15 East, NYC 4
August 21, 2012
Blair and I went for an early dinner on July 30, 2012 to 15 East, which I have enjoyed three times before.
We were seated in a comfortable corner table near the entrance to the dining room through the sushi bar in front. The drinks menu arrived quickly. It has a wide variety, but we were just interested in the sakes. After a discussion with our charming, helpful waitress, she brought three bottles for us to taste. The first two (left to right) were very interesting with somewhat fruity tastes, but we thought that they would lose their interest after a glass and with food so we ordered a bottle of the third Yuki no Bosha “Yamahai” Junmai, which was drier and more conventional, but still interesting.
We ordered the Chef’s Tasting Menu, his choice of dishes. The courses were described to us as they were served, but they were complicated and used many Japanese words so we may be off on some of them below. Blair took notes while I took photographs. Only the octopus appears on the à la carte menu, so I don’t have formal course descriptions.
The amuse-gueule was a piece of taro stalk with plum miso and yuzu. A nice little start.
The next plate had four elements:
unagi: smoked fresh water eel on a gelée with pickled cucumber, excellent;
yama imo: mountain potato, quail egg and dashi in a little glass, okay;
tako yawarakani: small Spanish octopus slow-poached in sake, sea salt scraped from a kelp leaf; excellent;
a micro turnip from the nearby Greenmarket on a white purée of suzuki, sea bass.
Cold, thin, firm, freshly homemade soba noodles in bonito dashi topped with Santa Barbara sea urchin and a dab of fresh wasabi. Very good.
A sharkskin grater and a seven-year-old wasabi root were brought out; the freshly grated wasabi was served to us alongside a rich soy sauce. They accompanied a sashimi plate with hamachi (yellowtail or Japanese amberjack,) tai (snapper or sea bream,) kama (bluefin tuna collar) and isaki (gruntfish.) Under the ebi, or prawn, head were luscious, very fresh raw prawn bodies. When we had finished the sashimi on this plate, the head was taken away; a few moments later it reappeared as excellent tempura which really brought out the flavor and was a nice crunch after the softness of the sashimi.
We were finishing our bottle of sake. Our waitress brought two new bottles for us to taste. We ordered glasses of glasses of Kamoshibito Kuheiji Junmai Ginjo, the one on the left.
The next course included (left to right):
a cup of corn-miso broth;
suzuki, or sea bass, with midget corn and aromatics en papillote; the top photo shows the interior of the opened parchment papillote; the chunk of sea bass had acquired a richness and complexity of flavor;
a faux corn cob slice; Shinjo technique: corn kernels are placed around a faux-cob core made from puréed suzuki and shrimp, then deep fried; tasty and fun;
grilled small shishito peppers (the green behind the faux-corn) and a bowl with a wedge of lemon and seaweed salt, scraped off kelp.

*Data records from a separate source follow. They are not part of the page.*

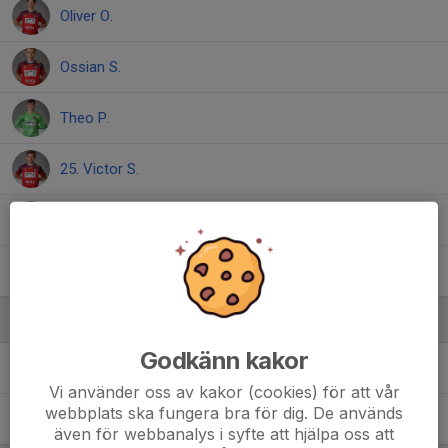
Oliver O.
Ossian S.
Theo P.
25. Victor S.
8. Viggo J.
5. Wille E.
Ledare
Godkänn kakor
Niclas Eriksson
Tränare
Vi använder oss av kakor (cookies) för att vår
webbplats ska fungera bra för dig. De används
Tobias Modig
Tränare
även för webbanalys i syfte att hjälpa oss att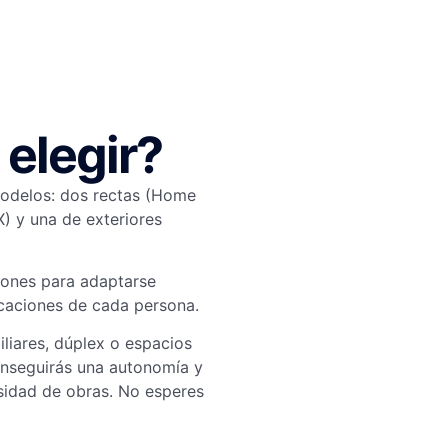
 elegir?
modelos: dos rectas (Home
X) y una de exteriores
ciones para adaptarse
icaciones de cada persona.
iliares, dúplex o espacios
conseguirás una autonomía y
sidad de obras. No esperes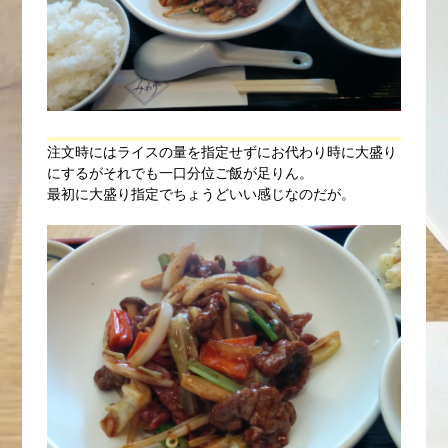
注文時にはライスの量を指定せずにお代わり時に大盛り
にするがそれでも一口分位ご飯が足りん。
最初に大盛り指定でちょうどいい感じなのだが。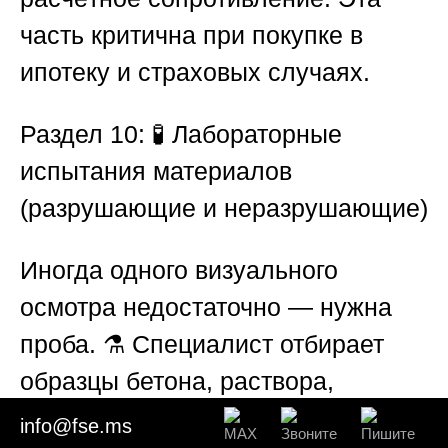
часть критична при покупке в
ипотеку и страховых случаях.
Раздел 10: 🧪 Лабораторные
испытания материалов
(разрушающие и неразрушающие)
Иногда одного визуального
осмотра недостаточно — нужна
проба. ⚗️ Специалист отбирает
образцы бетона, раствора,
древесины, лакокрасочных
info@fse.ms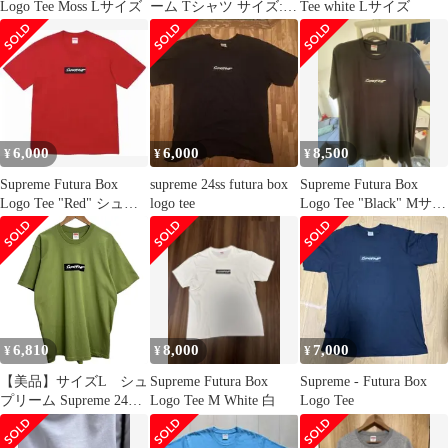
Logo Tee Moss Lサイズ
ーム Tシャツ サイズ:M
Tee white Lサイズ
24SS フューチュラ ボ
ックスロゴ クルーネッ
ク 半袖Tシャツ Futura
Box Logo Tee レッド ト
ップス カットソー コラ
ボ【メンズ】
6,000
6,000
8,500
¥
¥
¥
Supreme Futura Box
supreme 24ss futura box
Supreme Futura Box
Logo Tee "Red" シュプ
logo tee
Logo Tee "Black" Mサイ
リーム
ズ
6,810
8,000
7,000
¥
¥
¥
【美品】サイズL シュ
Supreme Futura Box
Supreme - Futura Box
プリーム Supreme 24SS
Logo Tee M White 白
Logo Tee
／ Futura Box Logo Tee
フューチュラボックス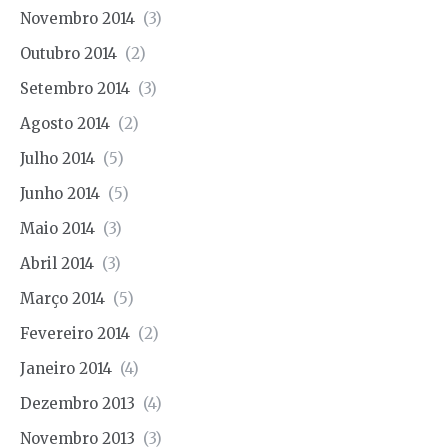
Novembro 2014
(3)
Outubro 2014
(2)
Setembro 2014
(3)
Agosto 2014
(2)
Julho 2014
(5)
Junho 2014
(5)
Maio 2014
(3)
Abril 2014
(3)
Março 2014
(5)
Fevereiro 2014
(2)
Janeiro 2014
(4)
Dezembro 2013
(4)
Novembro 2013
(3)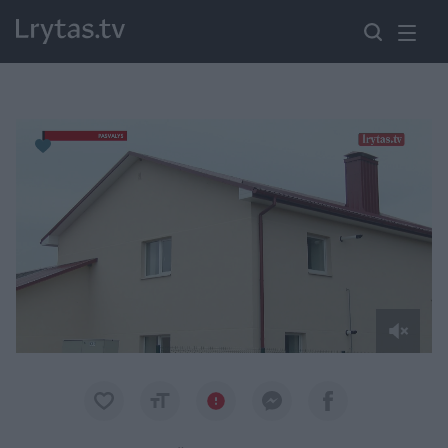
Paremkite Ukrainą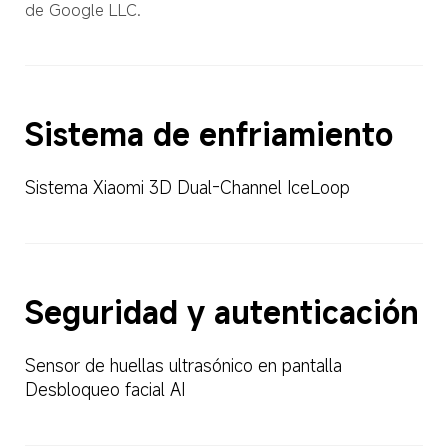
de Google LLC.
Sistema de enfriamiento
Sistema Xiaomi 3D Dual-Channel IceLoop
Seguridad y autenticación
Sensor de huellas ultrasónico en pantalla
Desbloqueo facial AI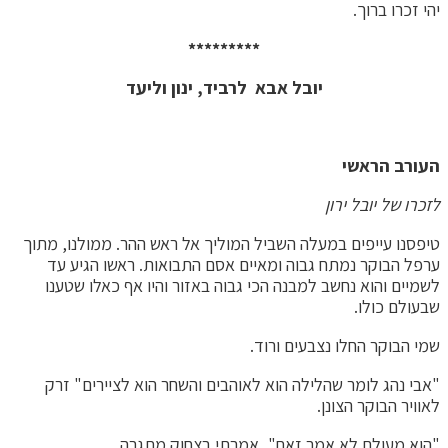
יהי זכרו ברוך.
*********
יובל אבא לרביד, ינון וליעד
העורב הראשי
לזכרו של יובל ירון
טיפסנו עייפים במעלה השביל המוליך אל ראש ההר. ממולנו, מתוך
ערפל הבוקר נמתח גבוה ומאיים אסם התבואות. ראשו הגיע עד
לשמיים והוא נחשב למבנה הכי גבוה באזור והיו אף כאלו שטענו
שבעולם כולו.
שמי הבוקר החלו נצבעים ורוד.
"אבי נהג לומר שהלילה הוא לאוהבים והשחר הוא לציירים" זרק
לאוויר הבוקר הצונן.
"הוא מעולם לא אמר זאת", אמרתי בצחוק מתגרה.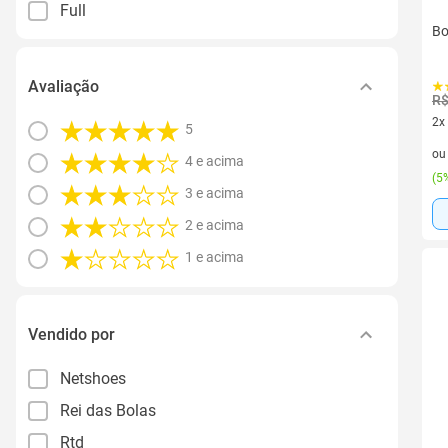
Full
Bo
Avaliação
R$
2x
5
2 v
o
4 e acima
(
5%
3 e acima
2 e acima
1 e acima
Vendido por
Netshoes
Rei das Bolas
Rtd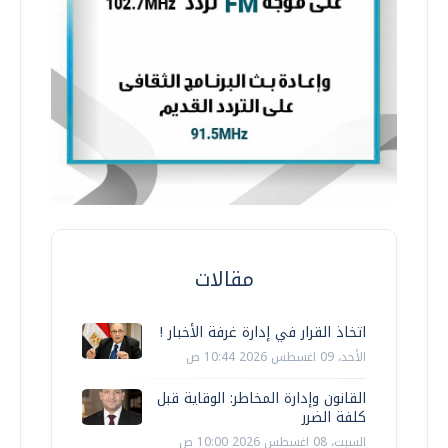
مقالات
اتخاذ القرار في إدارة غرفة الأخبار !
الأحد، 09 اغسطس 2026 10:44 ص
القانون وإدارة المخاطر: الوقاية قبل
كلفة الضرر
السبت، 08 اغسطس 2026 10:00 ص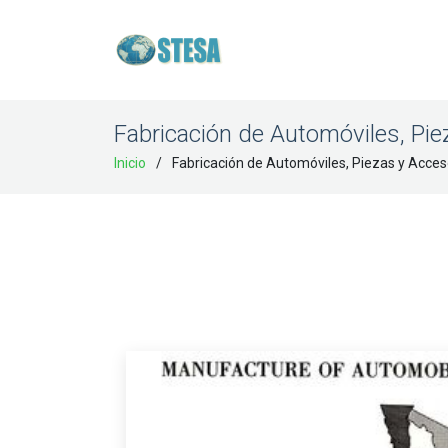
Fabricación de Automóviles, Pi
Inicio
Fabricación de Automóviles, Piezas y Acces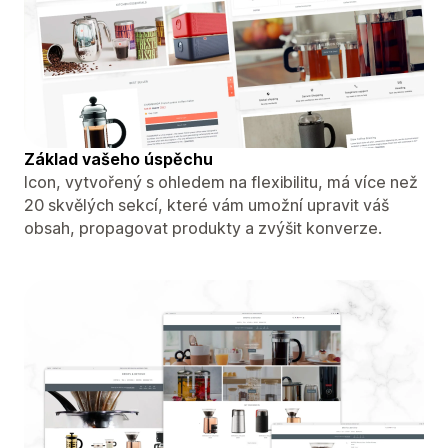
Základ vašeho úspěchu
Icon, vytvořený s ohledem na flexibilitu, má více než
20 skvělých sekcí, které vám umožní upravit váš
obsah, propagovat produkty a zvýšit konverze.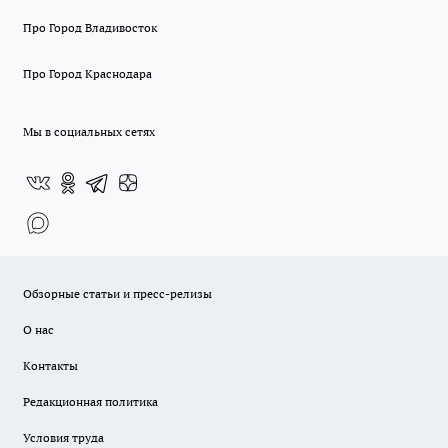
Про Город Владивосток
Про Город Краснодара
Мы в социальных сетях
Обзорные статьи и пресс-релизы
О нас
Контакты
Редакционная политика
Условия труда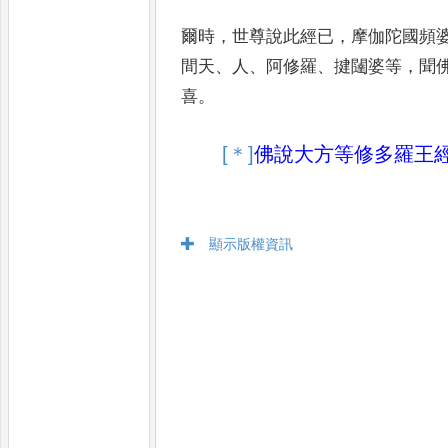
爾時
，
世尊說此經已
，
摩伽陀國頻
間天
、
人
、
阿修羅
、
揵闥婆等
，
聞
喜
。
[＊]
佛說
大方等修多羅王
顯示版權資訊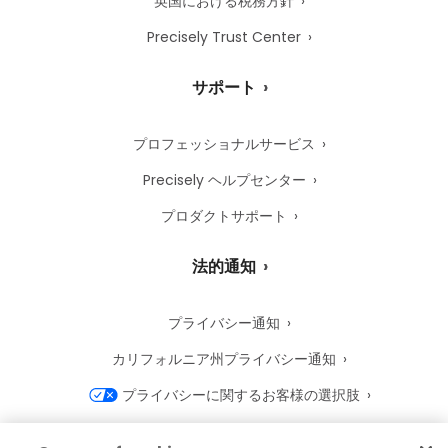
英国における税務方針
Precisely Trust Center
サポート
プロフェッショナルサービス
Precisely ヘルプセンター
プロダクトサポート
法的通知
プライバシー通知
カリフォルニア州プライバシー通知
プライバシーに関するお客様の選択肢
Precisely Cookie 通知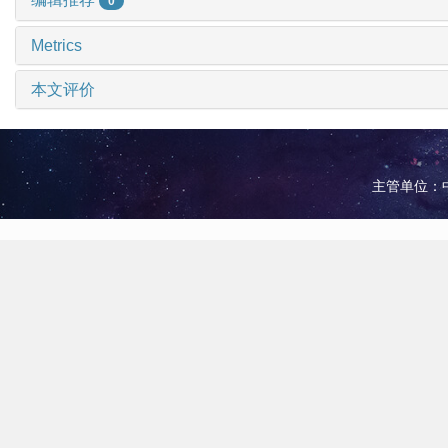
0
Metrics
本文评价
主管单位：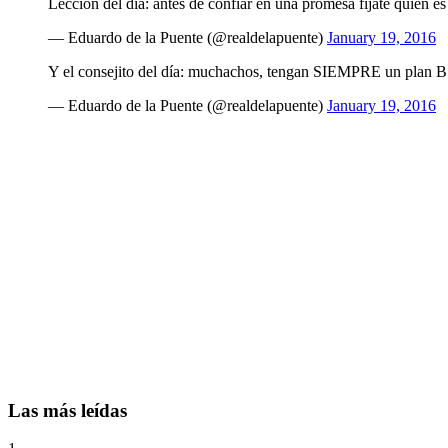
Lección del día: antes de confiar en una promesa fijate quién es
— Eduardo de la Puente (@realdelapuente)
January 19, 2016
Y el consejito del día: muchachos, tengan SIEMPRE un plan 
— Eduardo de la Puente (@realdelapuente)
January 19, 2016
Las más leídas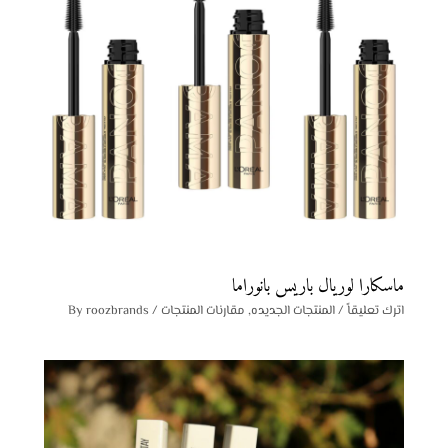
ماسكارا لوريال باريس بانوراما
اترك تعليقاً
/
المنتجات الجديده
,
مقارنات المنتجات
/ By
roozbrands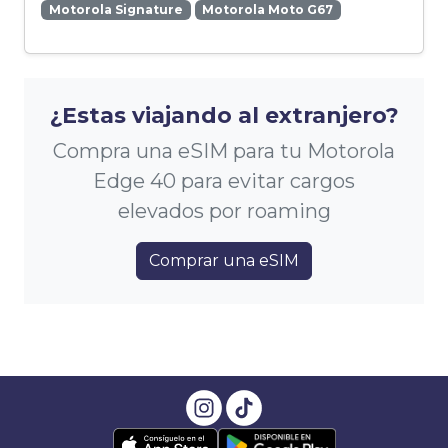
Motorola Signature
Motorola Moto G67
¿Estas viajando al extranjero?
Compra una eSIM para tu Motorola
Edge 40 para evitar cargos
elevados por roaming
Comprar una eSIM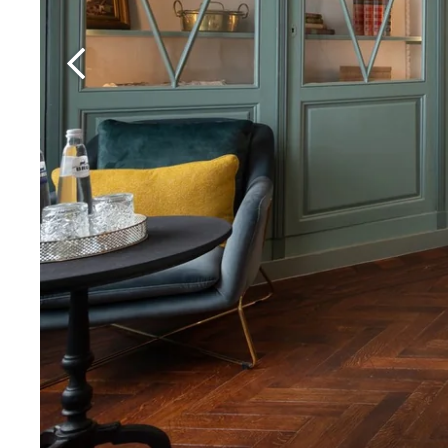
Martin's Rentmeesterij
Bilzen, 4*
Martin's Brussels EU
Bruxelles, 4*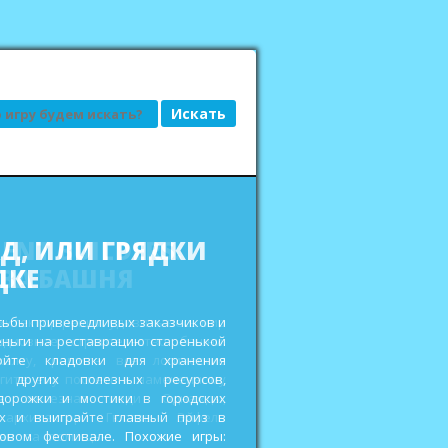
АД, ИЛИ ГРЯДКИ
ДКЕ
сьбы привередливых заказчиков и
еньги на реставрацию старенькой
ройте кладовки для хранения
 других полезных ресурсов,
дорожки и мостики в городских
ах и выиграйте главный приз в
овом фестивале. Похожие игры: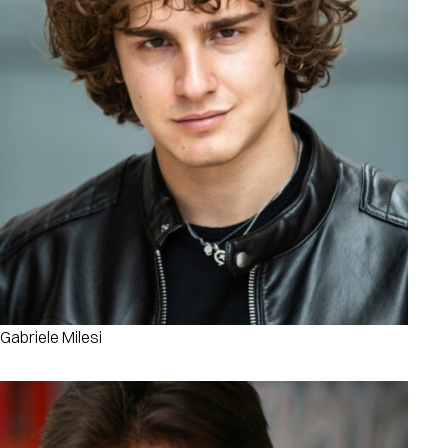
Gabriele Milesi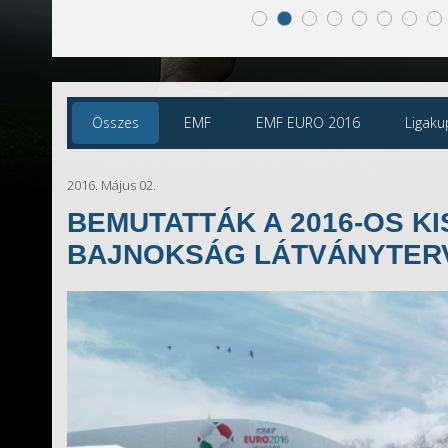
Összes
EMF
EMF EURO 2016
Ligaku
2016. Május 02.
BEMUTATTÁK A 2016-OS K
BAJNOKSÁG LÁTVÁNYTER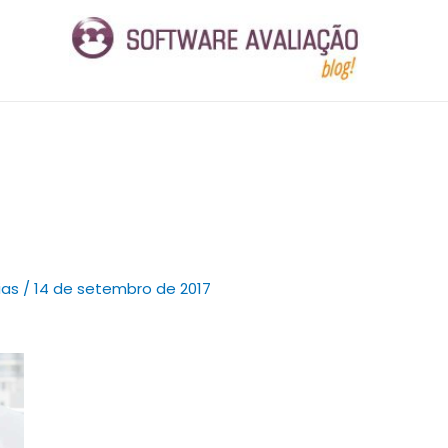
ias
/
14 de setembro de 2017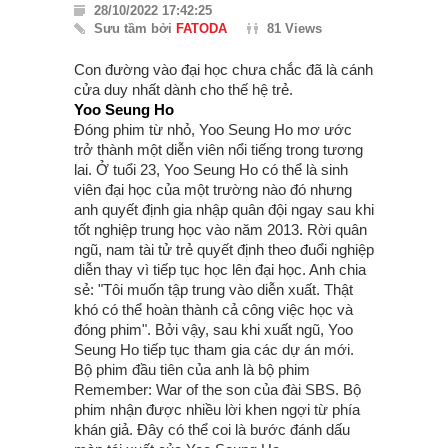
28/10/2022 17:42:25
Sưu tầm bởi
FATODA
81 Views
Con đường vào đại học chưa chắc đã là cánh
cửa duy nhất dành cho thế hệ trẻ.
Yoo Seung Ho
Đóng phim từ nhỏ, Yoo Seung Ho mơ ước
trở thành một diễn viên nổi tiếng trong tương
lai. Ở tuổi 23, Yoo Seung Ho có thể là sinh
viên đại học của một trường nào đó nhưng
anh quyết định gia nhập quân đội ngay sau khi
tốt nghiệp trung học vào năm 2013. Rời quân
ngũ, nam tài tử trẻ quyết định theo đuổi nghiệp
diễn thay vì tiếp tục học lên đại học. Anh chia
sẻ: "Tôi muốn tập trung vào diễn xuất. Thật
khó có thể hoàn thành cả công việc học và
đóng phim". Bởi vậy, sau khi xuất ngũ, Yoo
Seung Ho tiếp tục tham gia các dự án mới.
Bộ phim đầu tiên của anh là bộ phim
Remember: War of the son của đài SBS. Bộ
phim nhận được nhiều lời khen ngợi từ phía
khán giả. Đây có thể coi là bước đánh dấu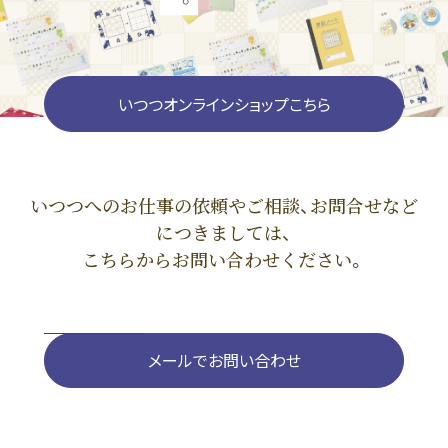
いつつオンラインショップこちら
いつつへのお仕事の依頼やご相談、お問合せなど
につきましては、
こちらからお問い合わせください。
メールでお問い合わせ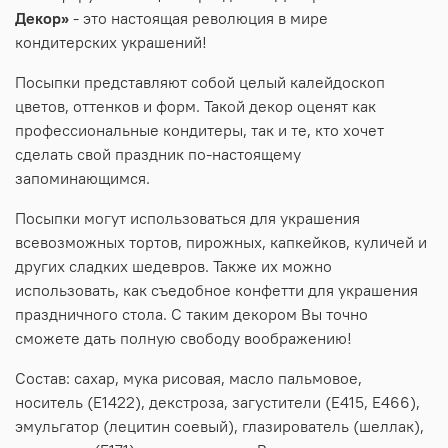
Декор»
- это настоящая революция в мире
кондитерских украшений!
Посыпки представляют собой целый калейдоскоп
цветов, оттенков и форм. Такой декор оценят как
профессиональные кондитеры, так и те, кто хочет
сделать свой праздник по-настоящему
запоминающимся.
Посыпки могут использоваться для украшения
всевозможных тортов, пирожных, капкейков, куличей и
других сладких шедевров. Также их можно
использовать, как съедобное конфетти для украшения
праздничного стола. С таким декором Вы точно
сможете дать полную свободу воображению!
Состав: сахар, мука рисовая, масло пальмовое,
носитель (E1422), декстроза, загустители (E415, E466),
эмульгатор (лецитин соевый), глазирователь (шеллак),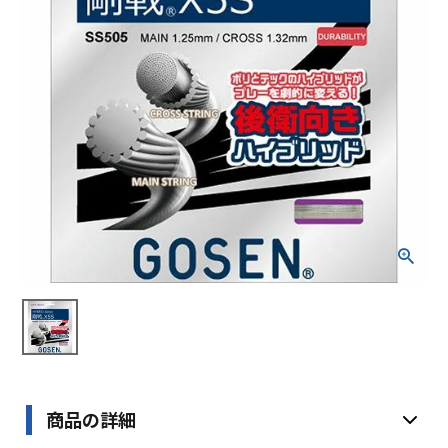
ブランドから選ぶ
SALE品はこちら
INFORMATIOM
ご利用ガイド
お問い合わせ
メルマガ登録
特定商取引法
プライバシーポリシー
商品の詳細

Freshly cured ginger was brought for the sushi, but the wasabi and soy sauce served with the sashimi had been removed. There seemed to be no wasabi or soy on any of the sushi. The rice was quite sticky and vinegary.
Akami, a lean cut from a Spanish tuna.
Chu toro or medium tuna belly.
Saba, mackerel cured in sake lees vinegar.
Sea scallop with yuzu zest.
As our glasses of Kuheiji sake were running dry, our always attentive and genial waitress showed us a bottle of Tsukasabotan Senchu Hassaku Tokebetsu Junmai and filled new glasses, which stood in little lacquer boxes to catch the overflow.
Uni, sea urchin from Hokkaido on the left and from Kyushu on the right. The difference was remarkable. Hokkaido is Japan’s northernmost big island; the uni was firm with its flavor strong and definite. Kyushu is the southernmost big island; its uni was delicate, almost flabby in taste and texture.
Unagi, eel from Tokyo Bay with a vinegar reduction.
The pre-dessert was a cube of white peach sorbet; it cleansed the palate and set us up for the dessert.
The dessert was a wafer of sesame and brown sugar on a scoop of passion fruit sorbet, a scoop of sake ice cream with mint, grapes and cherries.
The mignardises, served in a lacquer bowl, come from Tocqueville, a French restaurant on the same block under the same ownership. They included crispy milk chocolate, chocolate truffles, madeleines and macarons. They were good, but seemed very out of place despite the pretty Japanese bowl.
Our evening was very enjoyable. The cuisine was always interesting with top quality ingredients. The service was exceptional; our two main waitresses always made us feel that they cared about us, our evening and our meal. The ambience is plain, but comfortable. Bravo.